PowerSploit is a series of Microsoft PowerShell scripts that can be used in post-exploitation scenarios during authorized penetration tests. PowerSploit is comprised of the following scripts:

--------------
Root Directory
--------------

Inject-Dll:

   Inject-Dll injects a Dll into the process ID of your choosing.

Inject-Shellcode:

   Inject-Shellcode injects shellcode into the process ID of your choosing or within PowerShell locally.

Encrypt-Script:

   Encrypt-Script will encrypt a script (or any text file for that matter) and output the results to a minimally obfuscated script - evil.ps1.

Get-GPPPassword:

   Get-GPPPassword retrieves the plaintext password for accounts pushed through Group Policy in groups.xml.

   Used with permission from @obscuresec (www.obscuresecurity.blogspot.com).

Invoke-ReverseDnsLookup:

   Invoke-ReverseDnsLookup scans an IP address range for DNS PTR records. This script is useful for performing DNS reconnaissance prior to conducting an authorized penetration test.

----------
.\PETools
----------

A PowerShell module used to parse/manipulate Windows portable executables

Get-PEHeader:

   Get-PEHeader is an in-memory and on-disk PE parsing utility.

Get-PEArchitecture:

   Get-PEArchitecture returns the architecture for which an executable was compiled.

Get-DllLoadPath:

   Get-DllLoadPath returns the path from which Windows will load a Dll for the given executable.

----------
.\RE_Tools
----------

Tools to aid in reverse engineering

Get-ILDisassembly:

   disassembles a raw MSIL byte array passed in from a MethodInfo object in a manner similar to that of Ildasm.

-------
License
-------

The PowerSploit project and all individual scripts are under the BSD 3-Clause license.

-----
Usage
-----

The scripts in PowerSploit are not scripts in the traditional sense in that you just execute them at the command line and go. Rather, each script defines a function that can consequently be called at the command line. This method, in my opinion, provides more flexibility with PowerShell. If executing these scripts as traditional scripts ("dot source") becomes necessary, you can always append the command you want to execute after the function definition.

Refer to the comment-based help in each individual script for detailed usage information.


------------------
Script Style Guide
------------------

For all contributors and future contributors to PowerSploit, I ask that you follow this style guide when writing your scripts.

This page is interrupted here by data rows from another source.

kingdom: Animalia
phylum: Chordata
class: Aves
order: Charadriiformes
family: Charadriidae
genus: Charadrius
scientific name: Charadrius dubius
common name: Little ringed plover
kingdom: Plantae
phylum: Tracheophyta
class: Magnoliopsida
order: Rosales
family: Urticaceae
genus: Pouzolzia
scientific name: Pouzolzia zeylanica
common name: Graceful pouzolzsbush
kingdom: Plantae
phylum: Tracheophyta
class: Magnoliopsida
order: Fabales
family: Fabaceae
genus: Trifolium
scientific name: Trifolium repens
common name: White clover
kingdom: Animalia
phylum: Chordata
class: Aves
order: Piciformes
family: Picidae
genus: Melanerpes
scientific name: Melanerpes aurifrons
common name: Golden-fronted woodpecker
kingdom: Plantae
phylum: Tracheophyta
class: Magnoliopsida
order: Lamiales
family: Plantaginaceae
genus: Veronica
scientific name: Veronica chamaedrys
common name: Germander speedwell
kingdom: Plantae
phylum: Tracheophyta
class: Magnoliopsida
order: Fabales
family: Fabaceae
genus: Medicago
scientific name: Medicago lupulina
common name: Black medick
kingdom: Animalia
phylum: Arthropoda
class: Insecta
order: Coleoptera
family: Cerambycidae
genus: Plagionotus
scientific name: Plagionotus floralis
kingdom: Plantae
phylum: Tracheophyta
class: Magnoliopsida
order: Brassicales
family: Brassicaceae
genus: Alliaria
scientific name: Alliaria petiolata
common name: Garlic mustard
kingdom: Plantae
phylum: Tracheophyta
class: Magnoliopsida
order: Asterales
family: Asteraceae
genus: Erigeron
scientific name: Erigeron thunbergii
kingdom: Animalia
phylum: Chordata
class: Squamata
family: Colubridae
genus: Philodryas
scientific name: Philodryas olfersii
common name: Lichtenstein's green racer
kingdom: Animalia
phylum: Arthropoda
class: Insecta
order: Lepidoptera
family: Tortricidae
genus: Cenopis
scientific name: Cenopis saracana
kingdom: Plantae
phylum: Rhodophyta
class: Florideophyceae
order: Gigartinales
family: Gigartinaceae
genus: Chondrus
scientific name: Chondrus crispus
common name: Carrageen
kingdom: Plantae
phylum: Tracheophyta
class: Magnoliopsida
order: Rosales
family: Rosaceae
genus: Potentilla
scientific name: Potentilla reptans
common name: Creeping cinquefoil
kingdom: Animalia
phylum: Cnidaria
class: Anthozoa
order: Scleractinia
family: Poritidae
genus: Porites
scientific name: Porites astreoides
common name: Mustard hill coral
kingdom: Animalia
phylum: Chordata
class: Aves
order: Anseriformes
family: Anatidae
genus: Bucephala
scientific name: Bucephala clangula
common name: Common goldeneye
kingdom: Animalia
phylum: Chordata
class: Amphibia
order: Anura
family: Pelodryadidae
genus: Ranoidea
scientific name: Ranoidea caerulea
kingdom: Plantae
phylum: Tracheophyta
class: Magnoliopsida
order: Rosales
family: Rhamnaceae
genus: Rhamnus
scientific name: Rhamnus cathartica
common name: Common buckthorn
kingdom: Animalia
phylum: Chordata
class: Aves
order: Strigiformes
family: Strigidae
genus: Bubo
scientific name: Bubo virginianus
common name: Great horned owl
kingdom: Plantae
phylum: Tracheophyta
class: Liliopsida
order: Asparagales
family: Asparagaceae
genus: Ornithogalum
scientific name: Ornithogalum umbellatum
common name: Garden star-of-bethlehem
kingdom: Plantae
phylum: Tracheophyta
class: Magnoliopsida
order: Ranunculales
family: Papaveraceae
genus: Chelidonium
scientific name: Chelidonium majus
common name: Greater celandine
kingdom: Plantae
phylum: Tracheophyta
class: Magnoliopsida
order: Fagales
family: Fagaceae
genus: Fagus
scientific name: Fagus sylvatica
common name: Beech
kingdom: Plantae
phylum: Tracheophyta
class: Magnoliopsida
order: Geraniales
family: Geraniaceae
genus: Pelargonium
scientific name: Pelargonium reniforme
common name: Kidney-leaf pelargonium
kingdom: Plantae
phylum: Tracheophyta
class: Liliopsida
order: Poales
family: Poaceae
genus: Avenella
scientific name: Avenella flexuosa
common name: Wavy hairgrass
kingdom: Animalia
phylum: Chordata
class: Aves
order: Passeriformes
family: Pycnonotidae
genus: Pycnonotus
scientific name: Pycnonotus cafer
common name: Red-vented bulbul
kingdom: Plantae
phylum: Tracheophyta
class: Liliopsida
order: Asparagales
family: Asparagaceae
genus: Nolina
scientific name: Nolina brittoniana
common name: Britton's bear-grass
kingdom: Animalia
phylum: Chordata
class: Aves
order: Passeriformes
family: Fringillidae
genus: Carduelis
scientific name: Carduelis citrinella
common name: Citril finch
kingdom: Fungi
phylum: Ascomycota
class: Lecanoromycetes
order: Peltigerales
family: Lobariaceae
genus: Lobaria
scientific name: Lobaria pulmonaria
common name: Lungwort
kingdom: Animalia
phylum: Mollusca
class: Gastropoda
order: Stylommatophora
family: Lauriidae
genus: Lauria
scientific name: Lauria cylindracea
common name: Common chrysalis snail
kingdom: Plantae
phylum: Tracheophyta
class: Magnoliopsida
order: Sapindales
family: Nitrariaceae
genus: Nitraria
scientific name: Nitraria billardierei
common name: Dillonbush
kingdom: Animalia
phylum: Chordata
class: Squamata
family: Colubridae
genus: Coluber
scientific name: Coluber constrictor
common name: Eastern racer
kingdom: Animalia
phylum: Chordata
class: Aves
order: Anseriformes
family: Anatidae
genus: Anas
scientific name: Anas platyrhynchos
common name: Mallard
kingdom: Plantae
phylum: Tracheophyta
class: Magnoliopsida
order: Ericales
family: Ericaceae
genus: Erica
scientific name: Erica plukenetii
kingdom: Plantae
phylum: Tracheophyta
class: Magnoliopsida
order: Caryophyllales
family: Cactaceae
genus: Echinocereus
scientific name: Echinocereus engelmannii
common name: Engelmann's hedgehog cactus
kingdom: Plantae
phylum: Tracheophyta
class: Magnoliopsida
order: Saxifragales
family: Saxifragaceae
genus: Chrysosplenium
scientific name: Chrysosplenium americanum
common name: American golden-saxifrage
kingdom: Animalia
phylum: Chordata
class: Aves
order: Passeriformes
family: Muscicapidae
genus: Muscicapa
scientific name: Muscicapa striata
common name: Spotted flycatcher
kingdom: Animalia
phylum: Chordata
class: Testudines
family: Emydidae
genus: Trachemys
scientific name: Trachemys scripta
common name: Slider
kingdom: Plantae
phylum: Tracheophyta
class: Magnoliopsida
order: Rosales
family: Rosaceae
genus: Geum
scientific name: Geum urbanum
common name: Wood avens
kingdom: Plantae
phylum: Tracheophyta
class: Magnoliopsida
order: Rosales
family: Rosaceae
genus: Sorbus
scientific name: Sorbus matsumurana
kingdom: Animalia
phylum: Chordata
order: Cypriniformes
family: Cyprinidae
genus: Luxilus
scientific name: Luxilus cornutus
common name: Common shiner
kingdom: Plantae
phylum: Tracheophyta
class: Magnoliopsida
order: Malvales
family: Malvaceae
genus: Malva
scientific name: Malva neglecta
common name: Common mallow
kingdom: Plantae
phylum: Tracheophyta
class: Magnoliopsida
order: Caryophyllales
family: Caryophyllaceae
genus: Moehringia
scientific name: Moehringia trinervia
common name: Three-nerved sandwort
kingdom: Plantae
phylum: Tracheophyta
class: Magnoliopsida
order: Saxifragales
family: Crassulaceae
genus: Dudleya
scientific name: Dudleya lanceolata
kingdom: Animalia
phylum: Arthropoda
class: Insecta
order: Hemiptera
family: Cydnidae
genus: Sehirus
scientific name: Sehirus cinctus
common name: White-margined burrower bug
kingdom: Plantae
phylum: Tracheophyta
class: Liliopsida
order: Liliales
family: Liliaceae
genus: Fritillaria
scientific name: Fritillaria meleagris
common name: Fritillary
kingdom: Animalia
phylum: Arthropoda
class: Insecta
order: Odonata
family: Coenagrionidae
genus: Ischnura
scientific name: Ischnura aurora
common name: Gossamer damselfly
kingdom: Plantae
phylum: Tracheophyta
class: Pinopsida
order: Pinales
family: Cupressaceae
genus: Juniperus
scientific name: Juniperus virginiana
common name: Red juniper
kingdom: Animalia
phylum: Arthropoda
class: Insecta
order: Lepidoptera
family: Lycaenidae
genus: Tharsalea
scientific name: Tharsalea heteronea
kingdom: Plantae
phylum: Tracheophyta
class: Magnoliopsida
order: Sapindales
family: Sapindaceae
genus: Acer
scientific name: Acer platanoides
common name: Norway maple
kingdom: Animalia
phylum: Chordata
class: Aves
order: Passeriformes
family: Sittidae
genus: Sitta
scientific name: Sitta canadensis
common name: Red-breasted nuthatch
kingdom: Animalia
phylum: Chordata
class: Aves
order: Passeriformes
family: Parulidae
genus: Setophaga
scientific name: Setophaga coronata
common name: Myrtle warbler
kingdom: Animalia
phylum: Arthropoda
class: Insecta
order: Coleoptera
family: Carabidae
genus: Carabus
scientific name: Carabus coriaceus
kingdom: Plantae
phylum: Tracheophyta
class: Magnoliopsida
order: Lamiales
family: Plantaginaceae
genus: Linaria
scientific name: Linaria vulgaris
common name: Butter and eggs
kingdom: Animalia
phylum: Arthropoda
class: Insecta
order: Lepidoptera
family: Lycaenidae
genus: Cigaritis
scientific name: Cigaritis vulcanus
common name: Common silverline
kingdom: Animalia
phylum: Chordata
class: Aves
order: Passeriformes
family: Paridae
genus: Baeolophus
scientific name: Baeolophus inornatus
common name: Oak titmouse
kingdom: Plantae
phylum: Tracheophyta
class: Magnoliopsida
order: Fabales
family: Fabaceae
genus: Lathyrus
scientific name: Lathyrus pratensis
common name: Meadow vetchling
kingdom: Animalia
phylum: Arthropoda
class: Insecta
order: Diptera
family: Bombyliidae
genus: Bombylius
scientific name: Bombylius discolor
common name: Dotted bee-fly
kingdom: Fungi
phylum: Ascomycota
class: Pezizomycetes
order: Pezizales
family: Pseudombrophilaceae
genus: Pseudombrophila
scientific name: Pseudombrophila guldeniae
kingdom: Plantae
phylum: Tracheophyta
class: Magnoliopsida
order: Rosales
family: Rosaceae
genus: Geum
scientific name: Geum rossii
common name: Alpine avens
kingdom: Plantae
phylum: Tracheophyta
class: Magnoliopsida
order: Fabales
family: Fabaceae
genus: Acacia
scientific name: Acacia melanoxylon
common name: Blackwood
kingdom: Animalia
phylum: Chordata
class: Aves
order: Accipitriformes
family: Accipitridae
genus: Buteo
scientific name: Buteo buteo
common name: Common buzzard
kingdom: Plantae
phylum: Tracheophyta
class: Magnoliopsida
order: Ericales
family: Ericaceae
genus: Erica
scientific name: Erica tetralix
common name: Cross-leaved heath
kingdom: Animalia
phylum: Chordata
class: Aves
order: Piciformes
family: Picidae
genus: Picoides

* Avoid Write-Host at all costs. You should output custom objects instead. For more information on creating custom objects, read these articles:
   * http://blogs.technet.com/b/heyscriptingguy/archive/2011/05/19/create-custom-objects-in-your-powershell-script.aspx
   * http://technet.microsoft.com/en-us/library/ff730946.aspx

* If you want to display relevant debugging information to the screen, use Write-Verbose. The user can always just tack on '-Verbose'.

* Always provide descriptive, comment-based help for every script. Also, be sure to include your name and a BSD 3-Clause license.

* Make sure all functions follow the proper PowerShell verb-noun agreement. Use Get-Verb to list the default verbs used by PowerShell.

* I prefer that variable names be capitalized and be as descriptive as possible.

* Provide logical spacing in between your code. Indent your code to make it more readable.

* If you find yourself repeating code, write a function.

* Catch all anticipated errors and provide meaningful output. I prefer 'Write-Warning; return' to Write-Error. Use your discretion as to what you think works best for your script though.

* If you are writing a script that interfaces with the Win32 API, do not compile C# code. It is imperative that nothing aside from the script touches the disk.

* Do not use hardcoded paths. A script should be useable right out of the box. No one should have to modify the code unless they want to.

* I don't want any v3 dependencies right now.

* Make your overall script a function so that Get-Help can be used properly.

* Use positional parameters and make parameters mandatory when it makes sense to do so. For example, I'm looking for something like the following:
   * [Parameter(Position = 0, Mandatory = $True)]

* Don't use any aliases. They make code more difficult to read for people who are unfamiliar with a particular alias.

* Don't let commands run on for too long. For example, a pipeline is a natural place for a line break.

* Don't go overboard with inline comments. Only use them when certain aspects of the code might be confusing to a reader.

* Use Out-Null to suppress unwanted/irrelevant output.

* Only use .NET code when absolutely necessary.

* use the return keyword when returning an object from a function. I know it's not necessary but it makes the code more readable.

* Use default values for your parameters when it makes sense. Ideally, you want a script that will work without requiring any parameters.